Exercise instructions:
Can you copy out the part of the optical scanning excerpt that opens with the words "As a beam L" and closes with "polygonal mirror 52.", switching "condensed" to "focused" throughout?

Page excerpt:
|---|

Then, development bias is applied to the development sleeve 6, with which the developing device 4 is provided. Thus, toner (developer) is adhered to the electrostatic latent image formed on the peripheral surface of the photosensitive drum 1. As a result, a toner image is formed on the peripheral surface of the photosensitive drum 1. Then, the toner image is sent into a transfer nip, which is the area of contact between the photosensitive drum 1 and transfer roller 5. As the toner image arrives at the transfer nip, transfer bias, which is opposite in polarity from the toner, is applied to the transfer roller 5. Consequently, the toner image is transferred onto a sheet of recording medium.
After the transfer of the toner image onto a sheet of recording medium, the sheet is sent to the fixing device 11, and is conveyed through the fixation nip, which is the area of contact between the heating portion and pressure applying portion of the fixing device 11. While the sheet is conveyed through the fixation nip, the sheet and the toner image thereon are heated and pressed. Consequently, the toner image is fixed to the sheet. Then, the sheet is conveyed further, and is discharged into a delivery tray 13 by a pair of discharge rollers 12.

Next, the optical scanning apparatus 50 is described about its structure. Referring to FIG. 2, the optical scanning apparatus 50 has: a light source device 100, a cylindrical lens 51, a rotational polygonal mirror 52, a motor driving circuit board 53, a pair of f- θ lenses 54 and 55, and a casing 56, in which the preceding members are disposed.
As a beam L of laser light is emitted from the semiconductor laser 113 in the optical scanning apparatus 100, it is condensed by the cylindrical lens 51 in terms of only the secondary scan direction, and then, is condensed in a manner to form a long line across the reflective surfaces of the rotational polygonal mirror 52.
The rotation of the rotational polygonal mirror 52 is controlled by the motor driving circuit board 53, so that as the beam L of laser light hits the rotational polygonal mirror 52, it is deflected by the mirror 52 in a manner to scan the peripheral surface of the photosensitive drum 1. There, the deflected beam L of laser light travels through the f- θ lenses 54 and 55, and scans the peripheral surface of the photosensitive drum 1, while remaining focused on the peripheral surface of the photosensitive drum 1.
By the way, the top opening of the casing 56 is covered by an unshown resinous or metallic lid.

Next, the light source device 100 is described in detail about its structure. Part (a) of FIG. 3 is a perspective view of the light source device 100. Part (b) of FIG. 3 is a sectional view of the light source device 100 at a plane a-a in part (a) of FIG. 3. As is evident from FIG. 3, the light source device 100 has a holder 130, a collimator lens 112, etc.
Referring to part (b) of FIG. 3, the holder 130 has a cylindrical portion 131, which holds the semiconductor laser 113 by one of its lengthwise ends. The other end of the cylindrical portion 131 has an opening through which the beam L of laser light is projected outward from the light source device 100. It is in the adjacencies of this opening that the collimator lens 112 is held to the holder 130. By the way, in this embodiment, the semiconductor laser 113 is held to the holder 130 by being pressed into the holder 130. However, the semiconductor laser 113 may be held to the holder 130 by a method other than being pressed into the holder 130.

|---|

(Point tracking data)
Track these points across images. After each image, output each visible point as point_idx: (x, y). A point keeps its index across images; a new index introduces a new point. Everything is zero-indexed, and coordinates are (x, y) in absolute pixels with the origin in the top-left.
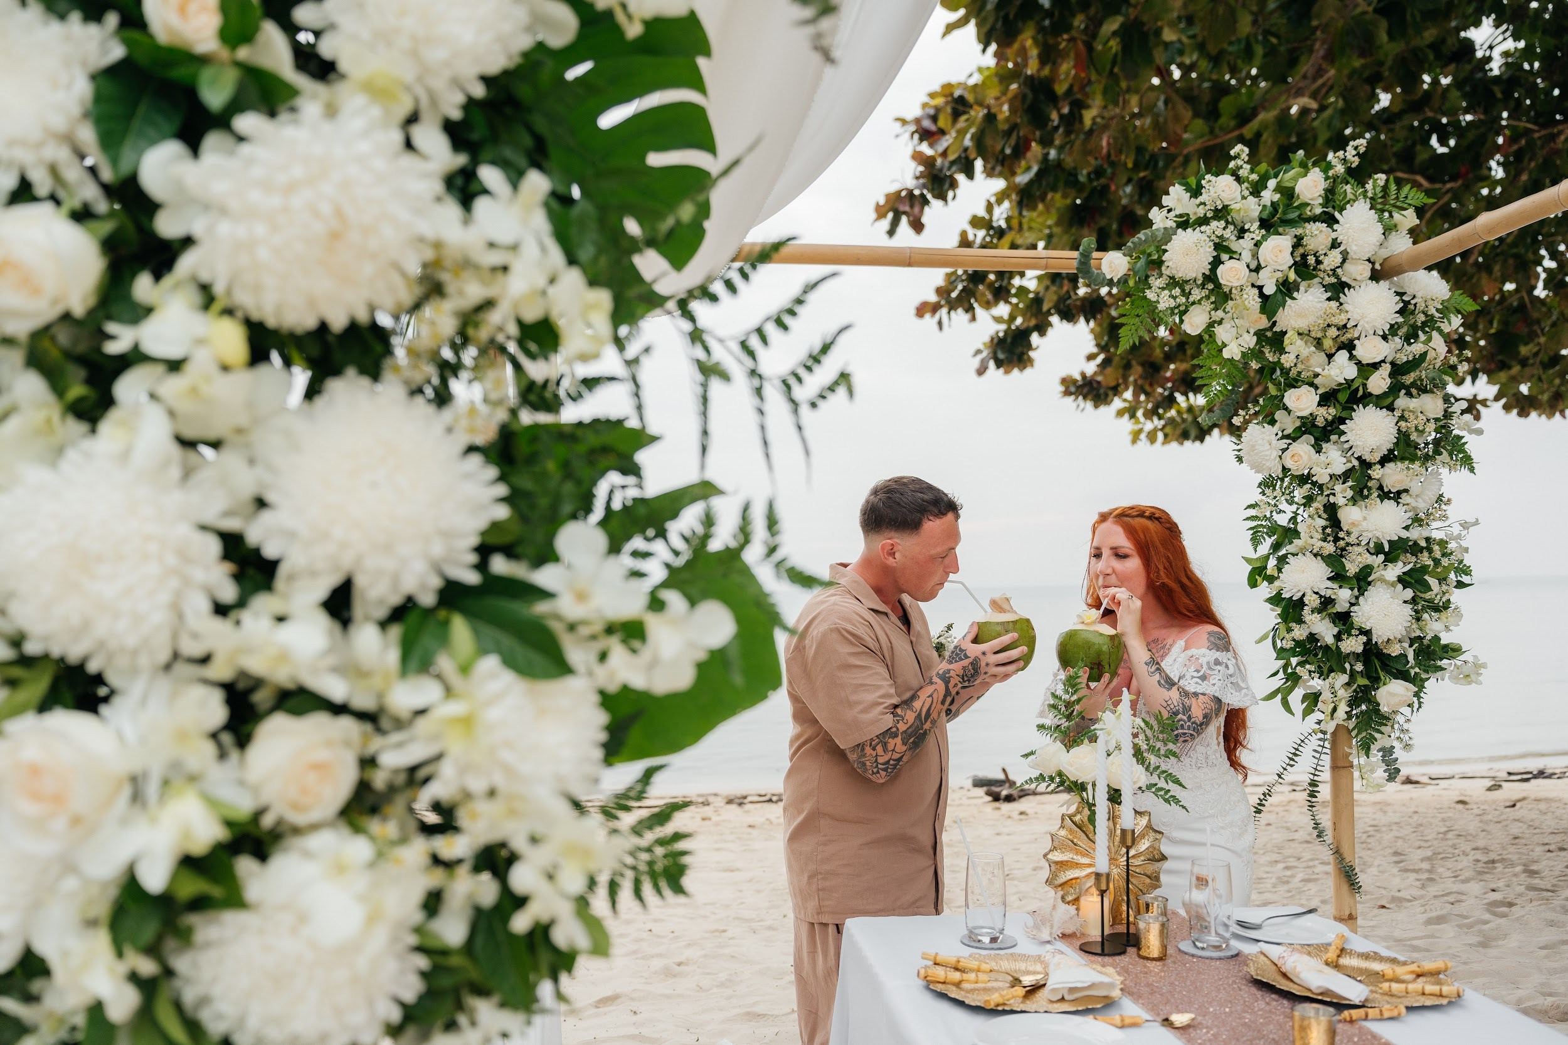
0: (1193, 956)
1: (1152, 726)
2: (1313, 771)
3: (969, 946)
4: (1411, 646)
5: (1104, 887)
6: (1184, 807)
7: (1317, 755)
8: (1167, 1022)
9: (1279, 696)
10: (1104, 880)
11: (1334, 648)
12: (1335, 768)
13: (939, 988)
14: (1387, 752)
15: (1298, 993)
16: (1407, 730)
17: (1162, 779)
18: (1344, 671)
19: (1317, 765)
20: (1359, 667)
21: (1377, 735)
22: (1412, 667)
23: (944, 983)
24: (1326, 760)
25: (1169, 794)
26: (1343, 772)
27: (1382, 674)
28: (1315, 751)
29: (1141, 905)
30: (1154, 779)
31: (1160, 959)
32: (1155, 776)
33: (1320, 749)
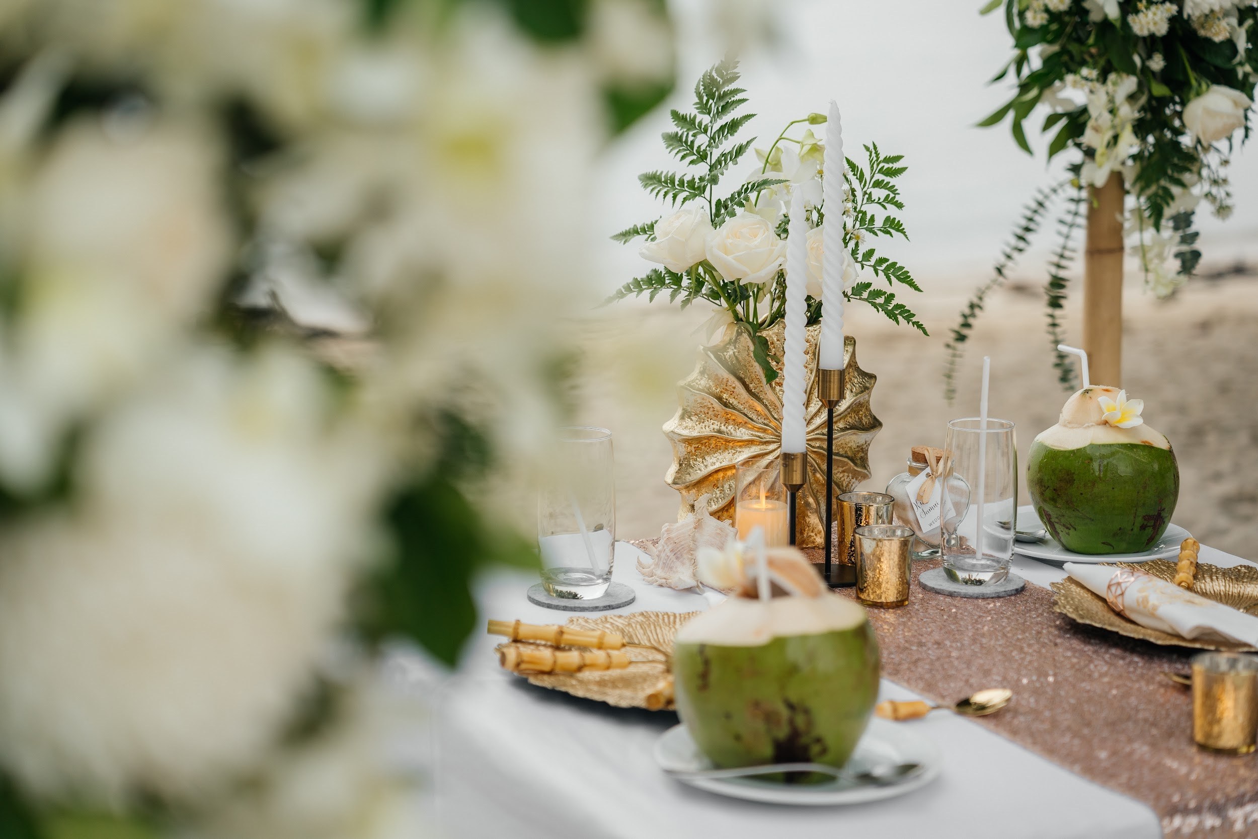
0: (951, 595)
1: (862, 174)
2: (1056, 259)
3: (549, 606)
4: (1241, 23)
5: (797, 479)
6: (920, 326)
7: (1064, 229)
8: (964, 705)
9: (1010, 116)
10: (797, 465)
11: (1118, 24)
12: (1094, 252)
13: (547, 682)
14: (1183, 221)
15: (1159, 642)
16: (1225, 181)
17: (881, 273)
18: (1130, 69)
19: (1064, 248)
20: (1157, 63)
21: (1175, 190)
22: (1241, 64)
23: (550, 673)
24: (1079, 238)
25: (894, 303)
26: (1108, 260)
27: (1192, 76)
28: (1062, 222)
29: (847, 511)
30: (866, 275)
31: (899, 604)
32: (869, 270)
33: (1069, 218)
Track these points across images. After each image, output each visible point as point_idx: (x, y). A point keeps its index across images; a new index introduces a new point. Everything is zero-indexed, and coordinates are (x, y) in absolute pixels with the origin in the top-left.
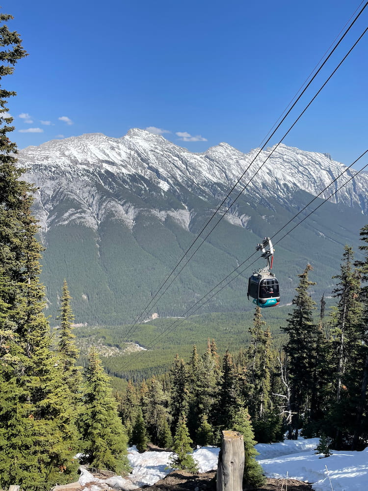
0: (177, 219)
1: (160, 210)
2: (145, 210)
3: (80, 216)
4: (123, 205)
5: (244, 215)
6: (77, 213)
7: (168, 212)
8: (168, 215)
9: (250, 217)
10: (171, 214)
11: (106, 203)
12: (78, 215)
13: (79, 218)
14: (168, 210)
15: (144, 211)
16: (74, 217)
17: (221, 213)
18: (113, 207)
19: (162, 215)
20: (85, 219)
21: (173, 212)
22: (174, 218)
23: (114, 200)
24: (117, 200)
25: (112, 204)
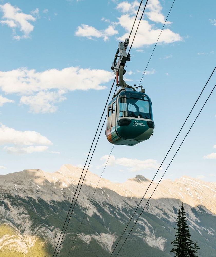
0: (101, 242)
1: (86, 235)
2: (73, 235)
3: (13, 241)
4: (52, 230)
5: (160, 238)
6: (11, 238)
7: (93, 236)
8: (92, 238)
9: (166, 240)
10: (96, 238)
11: (38, 228)
12: (11, 241)
13: (12, 243)
14: (93, 234)
15: (71, 235)
16: (7, 243)
17: (140, 236)
18: (43, 232)
19: (87, 238)
20: (17, 244)
21: (97, 235)
22: (98, 241)
23: (45, 226)
24: (47, 226)
25: (42, 229)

|---|

Written response:
As a beam L of laser light is emitted from the semiconductor laser 113 in the optical scanning apparatus 100, it is focused by the cylindrical lens 51 in terms of only the secondary scan direction, and then, is focused in a manner to form a long line across the reflective surfaces of the rotational polygonal mirror 52.